- Brief
Look through the lines of the material and count those containing "from". Give that count alone.

- Working data
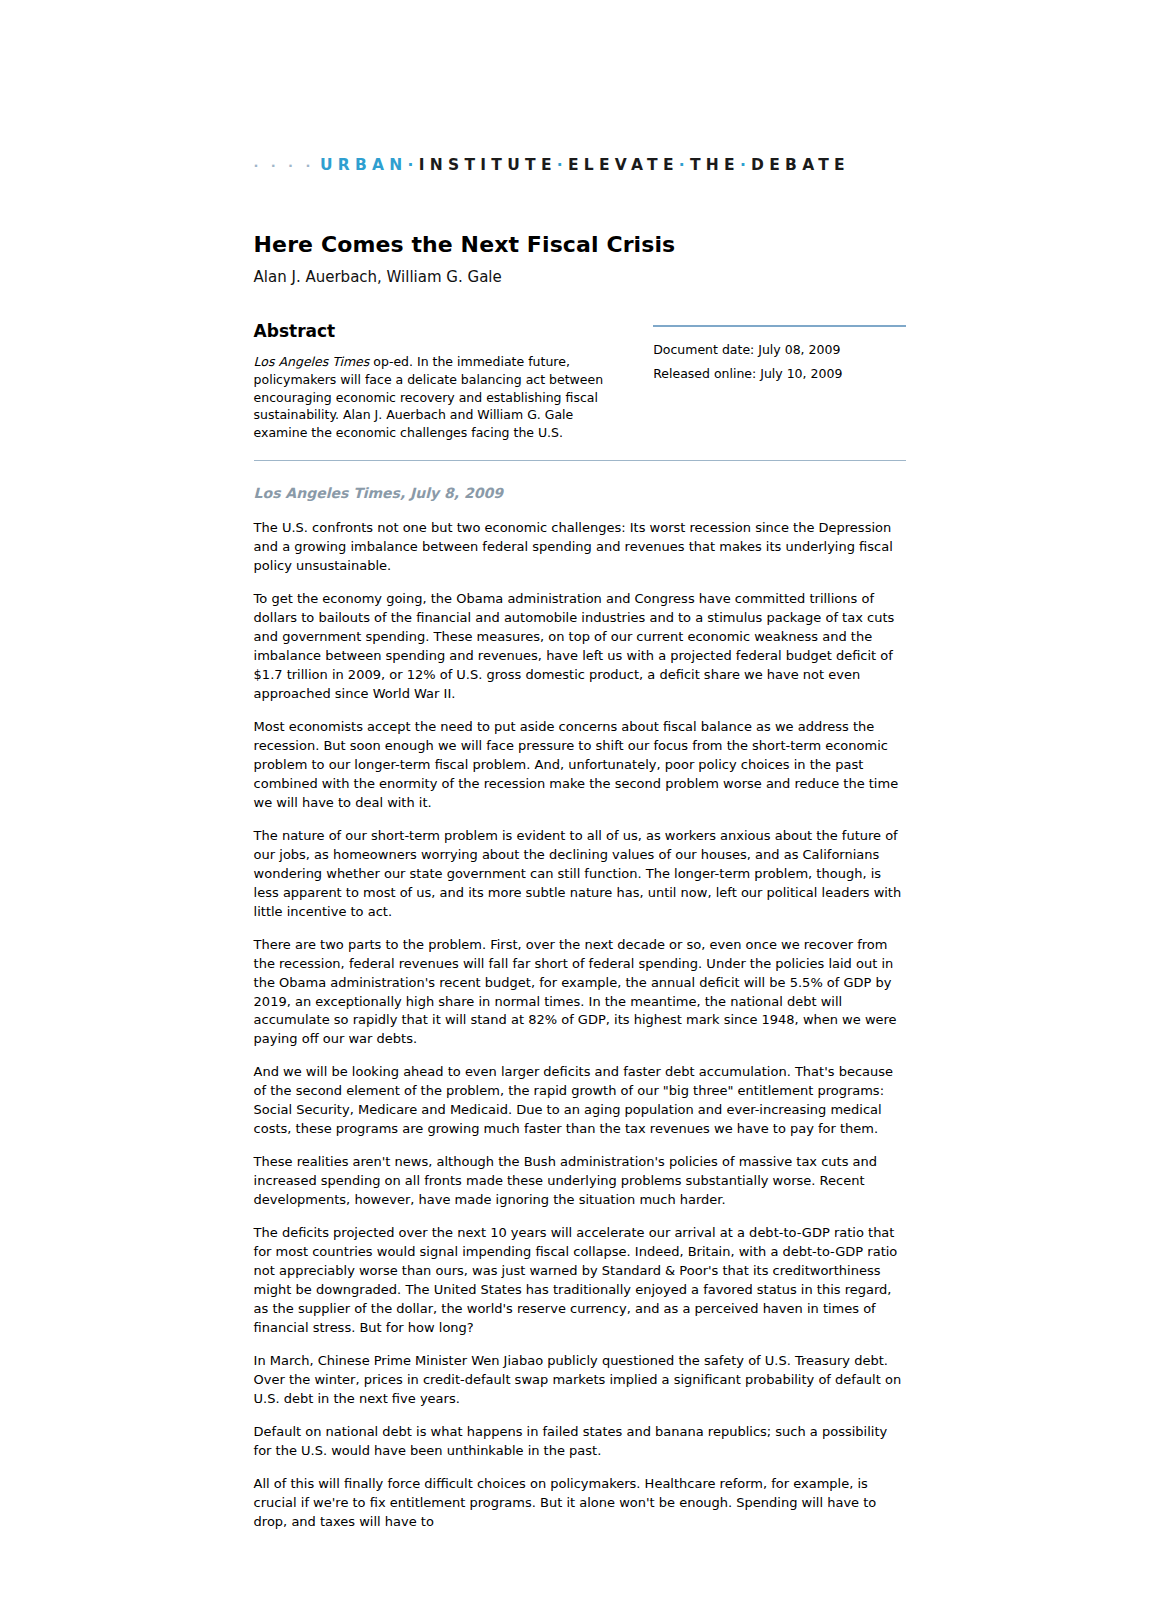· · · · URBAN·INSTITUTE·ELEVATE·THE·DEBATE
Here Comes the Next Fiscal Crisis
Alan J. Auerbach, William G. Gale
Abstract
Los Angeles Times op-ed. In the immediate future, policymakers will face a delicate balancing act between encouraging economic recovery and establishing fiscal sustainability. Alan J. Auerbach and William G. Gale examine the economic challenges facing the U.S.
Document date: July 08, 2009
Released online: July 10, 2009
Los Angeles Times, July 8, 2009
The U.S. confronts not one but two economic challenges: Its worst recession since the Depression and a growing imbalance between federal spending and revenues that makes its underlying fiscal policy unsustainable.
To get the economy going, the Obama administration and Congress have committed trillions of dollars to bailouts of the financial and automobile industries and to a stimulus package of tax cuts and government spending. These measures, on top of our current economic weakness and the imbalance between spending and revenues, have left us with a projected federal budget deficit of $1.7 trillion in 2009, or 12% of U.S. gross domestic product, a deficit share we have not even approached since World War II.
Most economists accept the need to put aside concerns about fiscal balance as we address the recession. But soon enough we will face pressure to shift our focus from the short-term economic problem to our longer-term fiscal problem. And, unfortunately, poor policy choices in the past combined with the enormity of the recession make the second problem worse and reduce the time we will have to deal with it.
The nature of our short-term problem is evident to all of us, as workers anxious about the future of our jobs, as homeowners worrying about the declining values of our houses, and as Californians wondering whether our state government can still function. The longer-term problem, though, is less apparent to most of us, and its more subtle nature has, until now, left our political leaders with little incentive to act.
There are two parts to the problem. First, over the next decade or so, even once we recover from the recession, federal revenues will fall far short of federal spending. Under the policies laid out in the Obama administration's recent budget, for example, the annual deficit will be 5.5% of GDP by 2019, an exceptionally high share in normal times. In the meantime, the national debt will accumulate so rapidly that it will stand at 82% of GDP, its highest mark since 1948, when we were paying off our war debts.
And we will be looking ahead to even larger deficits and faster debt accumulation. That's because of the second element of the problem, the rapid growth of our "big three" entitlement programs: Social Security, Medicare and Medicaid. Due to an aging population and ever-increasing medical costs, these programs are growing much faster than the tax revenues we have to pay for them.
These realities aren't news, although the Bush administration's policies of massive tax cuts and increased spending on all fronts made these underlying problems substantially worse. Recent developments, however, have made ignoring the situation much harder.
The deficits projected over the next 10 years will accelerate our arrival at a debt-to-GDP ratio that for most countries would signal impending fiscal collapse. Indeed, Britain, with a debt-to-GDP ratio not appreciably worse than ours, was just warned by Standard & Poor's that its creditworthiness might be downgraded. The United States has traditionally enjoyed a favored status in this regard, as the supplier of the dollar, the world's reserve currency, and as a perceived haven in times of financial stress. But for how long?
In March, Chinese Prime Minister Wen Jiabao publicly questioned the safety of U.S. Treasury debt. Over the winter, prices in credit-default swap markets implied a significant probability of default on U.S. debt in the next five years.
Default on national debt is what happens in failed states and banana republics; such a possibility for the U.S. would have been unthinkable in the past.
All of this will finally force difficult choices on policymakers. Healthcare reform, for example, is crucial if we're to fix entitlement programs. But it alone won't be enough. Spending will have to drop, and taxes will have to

- Output for this exercise
2